Assim, relembremos como Lula respondeu a uma pergunta sobre nós no programa Roda Viva: 
AUGUSTO NUNES:
 Lula, por que o candidato [apoiado por] Maria Luiza [Dalton Rosado, do 
Partido Humanista], nesse caso, teve 3% dos votos? Você acha que o povo 
foi tão ingrato assim?  
LULA:
 Em Fortaleza, a grande briga que houve -e a imprensa publicou com certa
 dosagem de razão-, o grande problema que existia era a briga entre o 
partido e Maria Luiza. Porque a companheira Maria Luiza -eu não tenho 
procuração; não tive para defendê-la, como não tenho para acusá-la- 
entendeu que o partido não existia e não houve relacionamento com o 
partido. 
Ou
 seja, não é que o partido quer administrar, mas o partido tem 
responsabilidade perante a sociedade, porque é ele que responde para a 
sociedade; e, quando o partido tenta elaborar um projeto, o partido não 
elabora um projeto para a prefeita cumprir ou para o prefeito cumprir, o
 partido elabora um projeto para ser discutido no centro da sociedade 
como proposta partidária. E é exatamente aí que trombaram PT e Maria 
Luiza, e é por isso que ela se afastou do partido e saiu muito 
desgastada. 
Está
 aí o resultado. E por que ela saiu do PT? Porque ela imaginava que, no 
PT, ainda se podia fazer política na base do coronelismo, ou seja, 
alguém, por ser famoso, coloca um candidato debaixo do braço e, a partir
 daí, obriga o partido a aceitar. Ela tentou impor um candidato, o 
partido tinha feito uma coligação democraticamente discutida no partido e
 o partido resolveu indicar outro. O que aconteceu? O partido provou que
 estava certo e que a Maria Luiza tinha entrado num barco furado.
ADMINISTRAÇÃO POPULAR x CONCILIAÇÃO 
DO PT COM AS FORÇAS CONSERVADORAS 
 A verdade
 é que Maria Luíza foi a primeira prefeita mulher de uma capital e a 
primeira vitória do PT para um cargo executivo importante. Isto sem 
contar com nenhum vereador e sem que as capitais tivessem autonomia 
financeira (pois funcionavam como secretarias do Estado, uma vez que até
 então os prefeitos eram escolhidos pelos governadores, distorção que 
somente foi superada pela Constituição de outubro de 1988, cuja entrada 
em vigência se deu em 1989, após o fim do seu mandato). 
Assim, lutou com imensas dificuldades e, inclusive, com a oposição de 
parte do PT local e nacional, pois a prefeita não aceitava compactuar 
com métodos de administração tradicionais (o habitual toma-lá-dá-cá). 

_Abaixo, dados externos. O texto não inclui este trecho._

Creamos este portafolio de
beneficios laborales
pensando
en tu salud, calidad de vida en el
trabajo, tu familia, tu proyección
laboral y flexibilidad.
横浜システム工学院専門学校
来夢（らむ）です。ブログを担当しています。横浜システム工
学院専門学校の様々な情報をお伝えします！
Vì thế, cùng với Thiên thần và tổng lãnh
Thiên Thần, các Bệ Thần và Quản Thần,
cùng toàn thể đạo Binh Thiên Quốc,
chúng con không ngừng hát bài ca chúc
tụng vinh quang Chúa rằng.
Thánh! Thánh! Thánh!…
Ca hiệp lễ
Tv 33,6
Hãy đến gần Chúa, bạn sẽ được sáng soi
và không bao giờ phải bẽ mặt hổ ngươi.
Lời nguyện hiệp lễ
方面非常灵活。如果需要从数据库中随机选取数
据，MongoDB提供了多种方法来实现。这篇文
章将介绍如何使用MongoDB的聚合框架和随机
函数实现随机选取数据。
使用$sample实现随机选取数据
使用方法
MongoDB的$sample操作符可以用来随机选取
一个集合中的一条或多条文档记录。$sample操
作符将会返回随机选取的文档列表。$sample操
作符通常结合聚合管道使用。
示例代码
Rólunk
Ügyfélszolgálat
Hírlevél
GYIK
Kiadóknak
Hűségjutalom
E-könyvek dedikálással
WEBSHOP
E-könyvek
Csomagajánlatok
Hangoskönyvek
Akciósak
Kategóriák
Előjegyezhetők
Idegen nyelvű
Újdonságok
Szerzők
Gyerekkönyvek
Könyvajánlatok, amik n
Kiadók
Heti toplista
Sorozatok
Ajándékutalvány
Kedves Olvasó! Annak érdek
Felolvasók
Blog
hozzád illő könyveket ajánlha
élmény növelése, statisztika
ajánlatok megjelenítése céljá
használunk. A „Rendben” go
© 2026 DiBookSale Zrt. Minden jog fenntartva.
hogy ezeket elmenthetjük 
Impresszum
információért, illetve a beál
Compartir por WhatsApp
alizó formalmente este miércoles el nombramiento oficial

Ademais, havia uma divergência ideológica com parte do PT local e 
nacional, pois o grupo de Maria Luíza tinha orientação marxista, e os 
marxistas estavam sendo perseguidos pelo grupo Articulação, do Lula. 
Muitos marxistas aderiram ao lulismo petista (José Dirceu, José Genoíno,
 Tarso Genro, José Guimarães e outros) e escaparam da degola. A expulsão
 da Maria Luíza, juntamente com o seu candidato à sucessão (eu, Dalton 
Rosado), que tinha amplas chances de vitória interna, no diretório 
municipal, deu-se por decisão de cúpula do diretório regional, 
obedecendo a orientação do diretório nacional, pela não aceitação da 
postura política e administrativa do seu grupo.

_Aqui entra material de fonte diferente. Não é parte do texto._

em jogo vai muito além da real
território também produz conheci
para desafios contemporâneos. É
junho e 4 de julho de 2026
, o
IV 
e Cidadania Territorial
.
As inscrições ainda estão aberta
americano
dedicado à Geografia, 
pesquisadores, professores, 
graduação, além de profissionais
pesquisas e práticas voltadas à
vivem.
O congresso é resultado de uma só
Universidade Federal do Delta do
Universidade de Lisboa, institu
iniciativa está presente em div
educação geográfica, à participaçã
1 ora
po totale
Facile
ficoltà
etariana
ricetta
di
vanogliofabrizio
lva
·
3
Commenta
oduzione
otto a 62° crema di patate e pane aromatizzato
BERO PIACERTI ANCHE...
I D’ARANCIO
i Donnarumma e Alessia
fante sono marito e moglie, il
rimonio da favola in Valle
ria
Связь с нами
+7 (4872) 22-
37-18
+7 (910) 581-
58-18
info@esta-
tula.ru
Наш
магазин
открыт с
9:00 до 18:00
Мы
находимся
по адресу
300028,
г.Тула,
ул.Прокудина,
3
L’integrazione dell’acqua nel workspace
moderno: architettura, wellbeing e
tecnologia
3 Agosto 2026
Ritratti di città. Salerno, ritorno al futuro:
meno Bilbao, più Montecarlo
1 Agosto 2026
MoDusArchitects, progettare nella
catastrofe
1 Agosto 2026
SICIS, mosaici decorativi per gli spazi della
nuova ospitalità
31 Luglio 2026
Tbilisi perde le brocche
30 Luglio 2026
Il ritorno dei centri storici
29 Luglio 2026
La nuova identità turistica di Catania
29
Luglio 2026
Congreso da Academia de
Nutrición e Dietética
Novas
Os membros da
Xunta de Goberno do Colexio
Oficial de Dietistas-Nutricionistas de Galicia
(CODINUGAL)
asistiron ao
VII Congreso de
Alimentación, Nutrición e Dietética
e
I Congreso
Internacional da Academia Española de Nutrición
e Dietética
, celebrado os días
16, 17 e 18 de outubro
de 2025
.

A conciliação do PT nacional com segmentos tradicionais e seus 
tradicionais métodos começou a se evidenciar a partir daí. Além da 
perseguição petista, da oposição de partidos como o PCdoB e hostilização
 que sofria da imprensa tradicional, a chamada Administração Popular
 sofreu a perseguição dos governos Tasso Jereissati (estadual) e do José
 Sarney (federal) num momento de forte dependência econômica e 
tributária a esses governos. 
Daí decorreram graves dificuldades de administração, que lhe acarretaram
 impopularidade, mas pôde equilibrar as finanças públicas municipais, de
 modo a que o seu sucessor, Ciro Gomes, encontrasse uma prefeitura 
saneada e apta a receber os inúmeros projetos que se encontravam 
encalhados no Governo Federal (além de poder com a nova realidade de 
recursos financeiros estabelecidos na nova Constituição). Ciro Gomes se 
beneficiou dessa condição inicial, pois subiu meteoricamente de prefeito
 para Governador em apenas um ano de mandato.
Assim, não é verdade  que eu, Dalton Rosado, advogado de causas 
populares e militante do PT desde 1981,  secretário de Finanças da 
Administração Popular, fosse um candidato de algibeira, como se diz no jargão dos coronéis do sertão. Os fatos estavam em desacordo com a afirmação de Lula.